Out of the records below, copy all lines in which the word "families" occurs.

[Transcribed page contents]
****
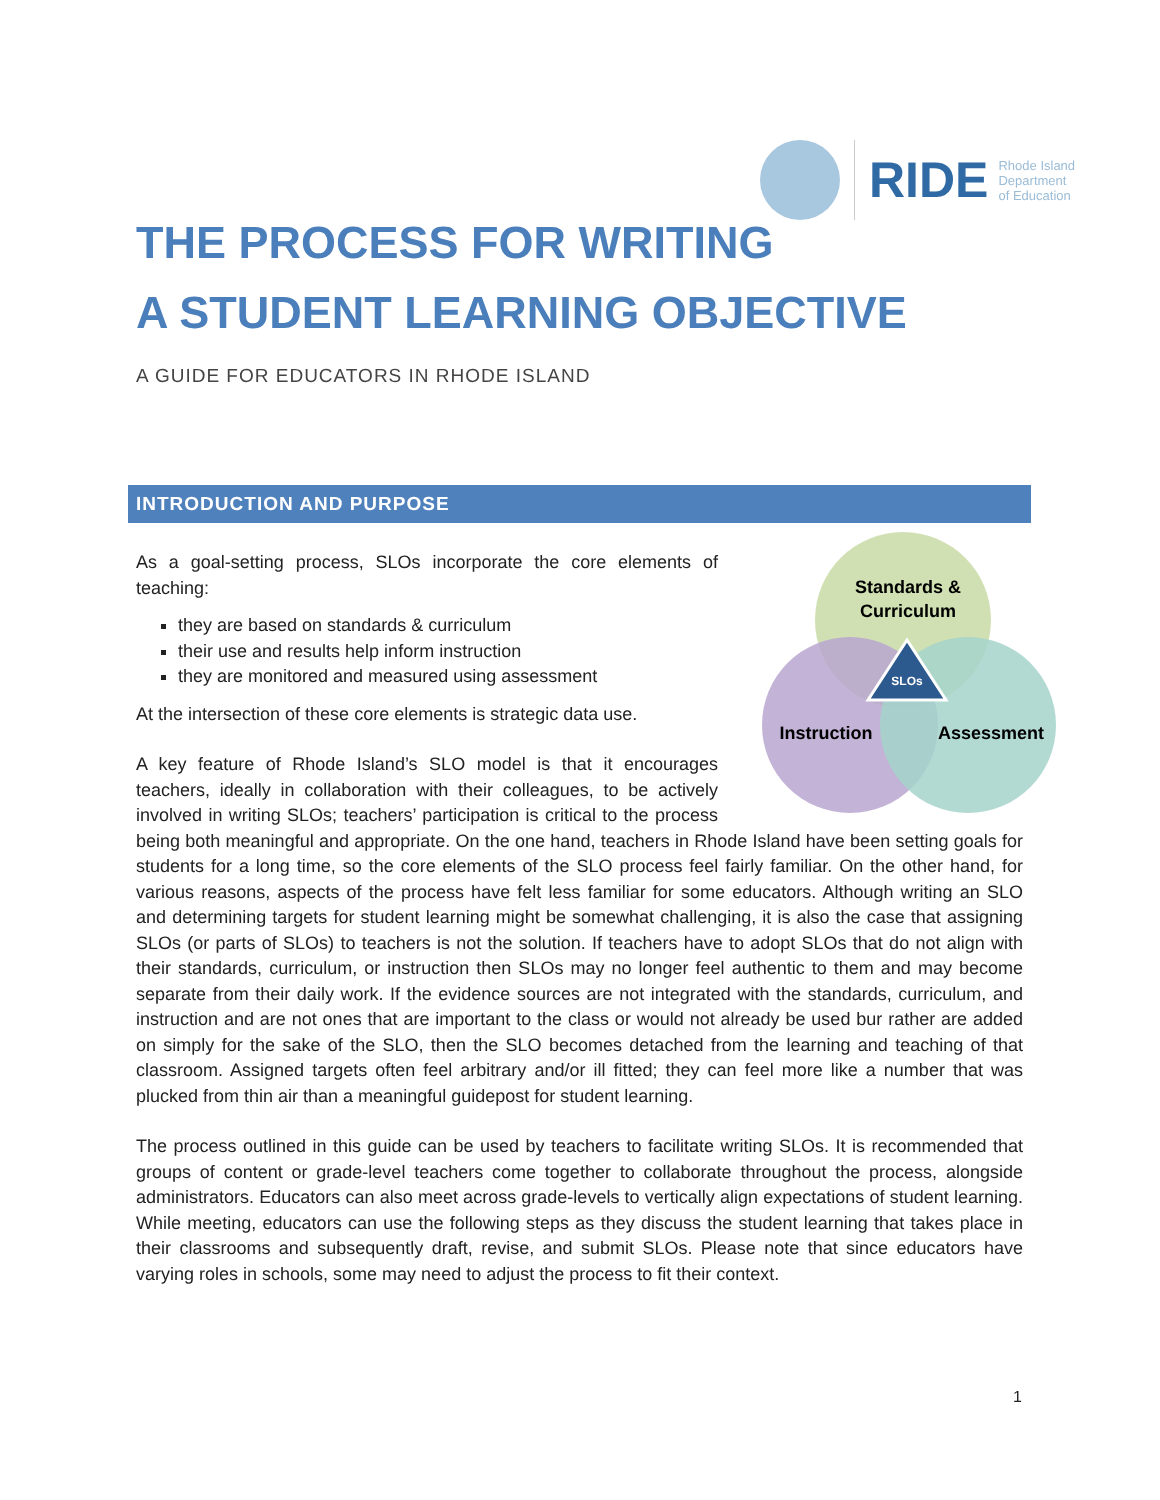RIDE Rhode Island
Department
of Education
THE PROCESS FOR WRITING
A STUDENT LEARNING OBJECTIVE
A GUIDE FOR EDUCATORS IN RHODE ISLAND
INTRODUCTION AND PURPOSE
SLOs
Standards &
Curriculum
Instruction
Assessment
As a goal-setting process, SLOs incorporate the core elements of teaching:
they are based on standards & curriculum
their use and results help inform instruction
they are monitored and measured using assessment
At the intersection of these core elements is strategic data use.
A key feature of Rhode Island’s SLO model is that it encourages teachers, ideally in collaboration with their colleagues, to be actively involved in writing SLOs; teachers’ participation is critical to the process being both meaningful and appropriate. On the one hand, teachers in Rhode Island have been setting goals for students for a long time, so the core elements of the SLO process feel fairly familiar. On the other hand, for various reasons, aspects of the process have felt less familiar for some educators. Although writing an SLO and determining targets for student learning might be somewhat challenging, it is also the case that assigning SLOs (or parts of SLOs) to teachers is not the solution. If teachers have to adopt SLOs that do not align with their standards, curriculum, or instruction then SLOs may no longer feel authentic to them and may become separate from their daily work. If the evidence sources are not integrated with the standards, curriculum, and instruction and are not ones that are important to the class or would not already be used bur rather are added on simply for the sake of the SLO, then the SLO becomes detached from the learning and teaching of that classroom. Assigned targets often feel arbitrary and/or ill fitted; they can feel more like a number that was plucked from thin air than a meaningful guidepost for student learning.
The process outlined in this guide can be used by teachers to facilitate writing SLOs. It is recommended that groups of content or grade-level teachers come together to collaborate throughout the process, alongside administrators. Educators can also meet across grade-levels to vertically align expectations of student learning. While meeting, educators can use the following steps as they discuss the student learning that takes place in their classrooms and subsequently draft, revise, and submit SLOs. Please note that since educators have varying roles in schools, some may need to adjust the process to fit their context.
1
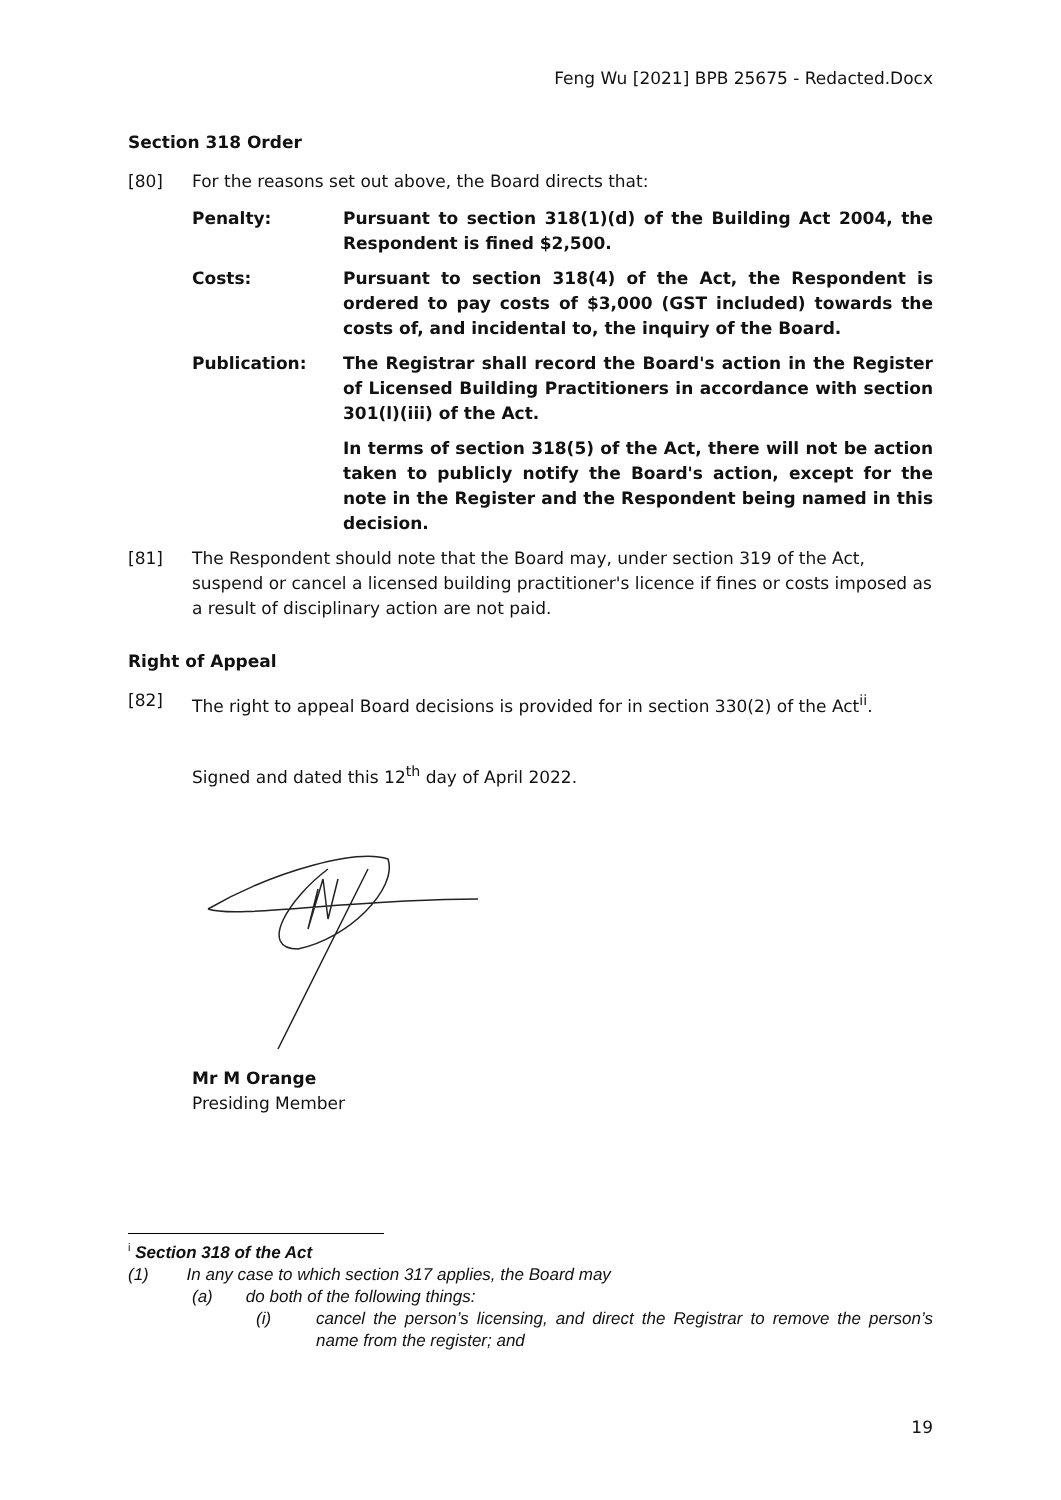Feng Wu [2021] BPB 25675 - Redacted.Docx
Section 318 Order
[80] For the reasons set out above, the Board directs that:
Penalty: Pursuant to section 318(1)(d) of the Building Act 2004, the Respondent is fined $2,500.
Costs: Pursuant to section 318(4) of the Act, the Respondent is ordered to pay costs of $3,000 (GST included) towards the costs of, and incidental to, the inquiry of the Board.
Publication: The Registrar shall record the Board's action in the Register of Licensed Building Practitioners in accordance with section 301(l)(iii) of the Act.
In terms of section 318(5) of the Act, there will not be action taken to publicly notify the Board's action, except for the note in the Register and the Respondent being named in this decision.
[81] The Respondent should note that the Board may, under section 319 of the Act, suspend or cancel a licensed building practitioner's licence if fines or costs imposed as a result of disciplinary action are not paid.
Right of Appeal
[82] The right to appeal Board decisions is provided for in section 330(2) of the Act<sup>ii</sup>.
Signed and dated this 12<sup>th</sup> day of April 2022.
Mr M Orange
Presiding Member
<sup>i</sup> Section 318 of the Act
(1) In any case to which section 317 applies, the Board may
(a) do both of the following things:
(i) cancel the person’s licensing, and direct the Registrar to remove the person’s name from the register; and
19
****
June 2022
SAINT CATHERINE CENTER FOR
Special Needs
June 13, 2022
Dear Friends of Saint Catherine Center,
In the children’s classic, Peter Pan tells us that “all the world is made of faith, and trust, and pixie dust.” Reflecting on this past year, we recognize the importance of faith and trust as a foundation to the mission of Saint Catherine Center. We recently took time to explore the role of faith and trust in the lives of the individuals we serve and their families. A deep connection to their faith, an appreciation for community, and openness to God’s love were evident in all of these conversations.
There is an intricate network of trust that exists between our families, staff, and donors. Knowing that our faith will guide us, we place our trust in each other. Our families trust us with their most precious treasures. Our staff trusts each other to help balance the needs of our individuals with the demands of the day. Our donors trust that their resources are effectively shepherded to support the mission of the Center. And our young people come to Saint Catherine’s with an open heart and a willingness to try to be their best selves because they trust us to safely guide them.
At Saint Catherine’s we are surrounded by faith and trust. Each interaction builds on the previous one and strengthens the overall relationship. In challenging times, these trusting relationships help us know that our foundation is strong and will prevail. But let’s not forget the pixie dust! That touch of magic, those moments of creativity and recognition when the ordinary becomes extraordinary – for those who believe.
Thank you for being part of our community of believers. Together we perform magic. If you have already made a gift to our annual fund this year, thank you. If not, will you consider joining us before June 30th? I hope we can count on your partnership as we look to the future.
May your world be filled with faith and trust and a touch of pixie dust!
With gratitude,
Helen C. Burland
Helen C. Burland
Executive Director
****
Task output —
In the children’s classic, Peter Pan tells us that “all the world is made of faith, and trust, and pixie dust.” Reflecting on this past year, we recognize the importance of faith and trust as a foundation to the mission of Saint Catherine Center. We recently took time to explore the role of faith and trust in the lives of the individuals we serve and their families. A deep connection to their faith, an appreciation for community, and openness to God’s love were evident in all of these conversations.
There is an intricate network of trust that exists between our families, staff, and donors. Knowing that our faith will guide us, we place our trust in each other. Our families trust us with their most precious treasures. Our staff trusts each other to help balance the needs of our individuals with the demands of the day. Our donors trust that their resources are effectively shepherded to support the mission of the Center. And our young people come to Saint Catherine’s with an open heart and a willingness to try to be their best selves because they trust us to safely guide them.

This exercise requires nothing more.